# Ready to get into the Rhinestone Business..need last minute equipment advise



## amerifill321 (May 17, 2013)

I am ready to get into the rhinestone business and am even lucky enough to have my first client. I have corel draw and have been using it for many years. Just need to know where to purchase my equipment. Low budget unfortunately. I am looking for a heat press and cutter. I have heard of Rhinestone world, but dont know if they are any good or not. Is there a certain company that I should start with. I will be making my own designs in house. Just need direction on best place to purchase equipment. Do I need to get a package? Any thoughts would be appreciated.


----------



## 20vK (Jul 9, 2011)

decide on which press and cutter you want first, then go from there. No point getting a deal on a plotter if it won't do what you need it to do with the computer you already have


----------



## amerifill321 (May 17, 2013)

I have been told that the expert 24 is a good place to start with a cutter. fairly low cost and will cut the sticky flock. As far as heat press, the hotronix seems to be very reliable. Does that seem reasonable?


----------



## katruax (Sep 30, 2010)

amerifill321 said:


> I have been told that the expert 24 is a good place to start with a cutter. fairly low cost and will cut the sticky flock. As far as heat press, the hotronix seems to be very reliable. Does that seem reasonable?



Honestly the best deal for the money ANYWHERE!....

New "Your Best Value" Signmakers Vinyl Signwarehouse Cutter Vinly Sign Plotter | eBay

The Desktop version isn't bad either although I would do the 24" above...

New 19" Sign Vinyl Cutter Crafts That Will allow You to Scrapbooking Tshirts | eBay


This cutter hands down I LOVE IT!... Honestly I've had one for years and years and never any trouble.... 

The other thing to point out... This cutter, about any rhinestone or cutting software on the planet will cut to it... WinPC Sign, OOBling, KNK Studio ( My Favorite Cutting Software) and a host of others... So no worries there...


This is a pretty sweet package for $290.00... The extra $200.00 cost of the GCC Expert honestly I don't think you gain anything...

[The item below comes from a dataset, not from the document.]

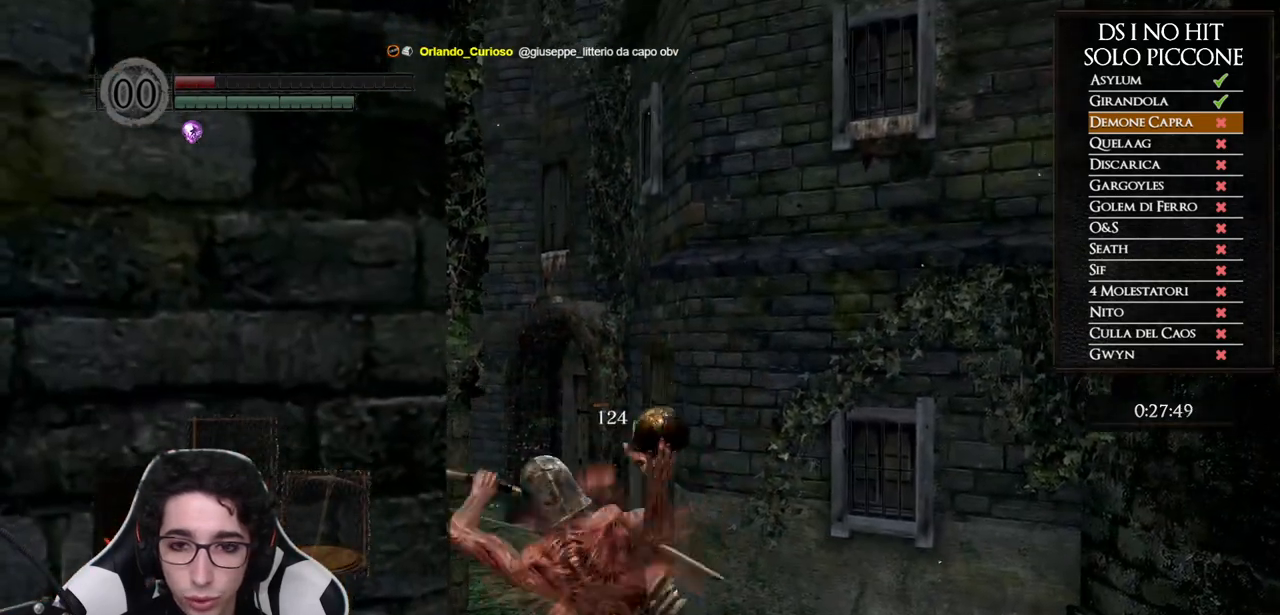
{"buttons": [], "left_stick": "center", "right_stick": "center", "events": []}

This cutter from Sign Warehouse even comes with a stand where the GCC does not... 

I have a GCC Bengal and I like the cutter OK... I don't like the fact it has no on board LCD nor does the Expert... It doesn't really affect the cutting but I do like the RedSail from Sign Warehouse and it has a on board LCD.... The other thing I like about the RedSail is you can place the pinch rollers anywhere... Most machines GCC included you can only place the pinch wheels in certain areas... What does this mean to you?... If your material is a little too small to catch the pinch wheels then you have to use a mat to cut... With the Red Sail the pinch wheels can be anywhere so you really never have that issue....


Now for a heat press... Yes HotTronix is a good heat press... But you spend a little for the name...

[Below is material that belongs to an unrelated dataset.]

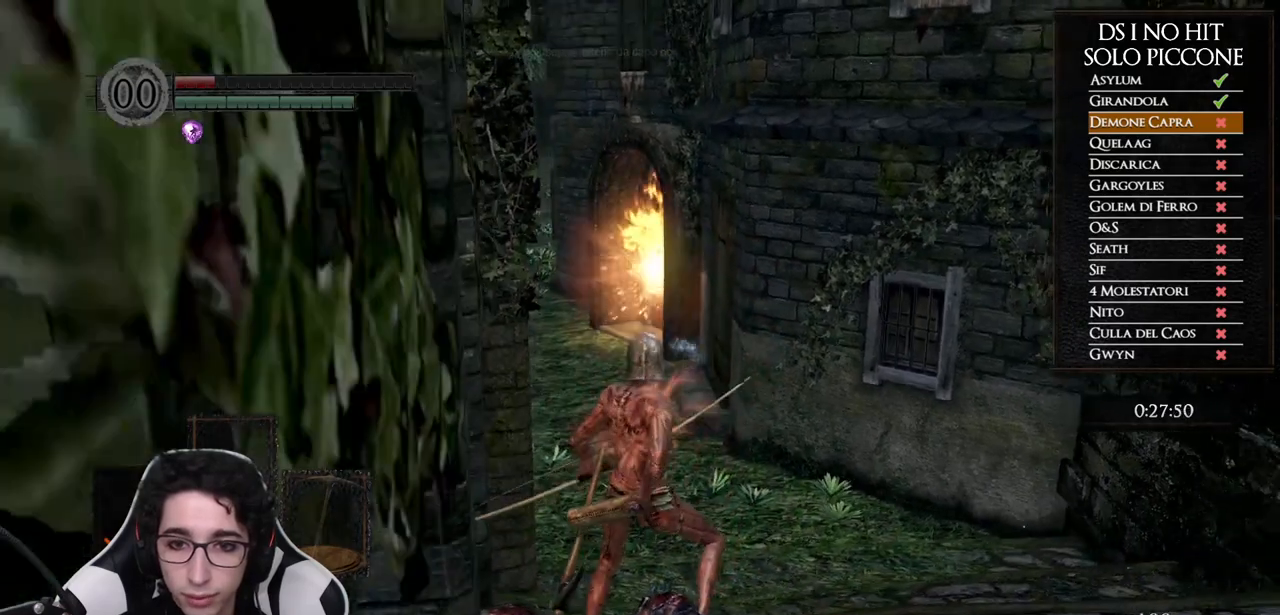
{"buttons": [], "left_stick": "center", "right_stick": "down-left", "events": [[100, "right_stick", "down-left"], [267, "right_stick", "center"], [483, "right_stick", "down-left"]]}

You want a rocking heat press without breaking the bank?...

Auto Open 16x20 Heat Press Machine w Slide Out Drawer Extra Platens 6x6 6x16 | eBay

Auto Open 16x20 DRAW PRESS!!!!!!!!!! With 6x6 and 6x16 platens for just over $700.00? Try getting that with a HotTronix...... HotTronix you will pay double that with no draw and no extra platens.... 

I can tell you the DRAW feature is SWEET!

That smaller platen will be great for your duffle bags too!

Kevin


----------



## Susan Scott (Mar 23, 2011)

Hi 

Please read all you can on cutters and heat presses. Go to YOU Tube and watch all the video on cutters and heat presses and see which one is good for you sometime what is good for one person is not good for the next person. Look at it this way you need to learn the software program to design and cut your templates and you need to learn how the cutter you picked works as well. You can't just open up the boxes and start, there is a lot more to it. Also ask your self is this just a hobby or do you want to make good money at makeing Rhinestone temples. I started about 2 years ago and I am still learning. Also you can use your cutter for other things not just rhinestones. So to save you money make sure you learn and watch videos on cutters and heat press and software. My opion for software is Winpc 2012 and they are comeing out with a new winpc 2014 in a few weeks it has amazing rhinestone features and a Winpc forum you can join and learn everything you need about Rhinestone designs and the program. I hope this helps.

Susan


----------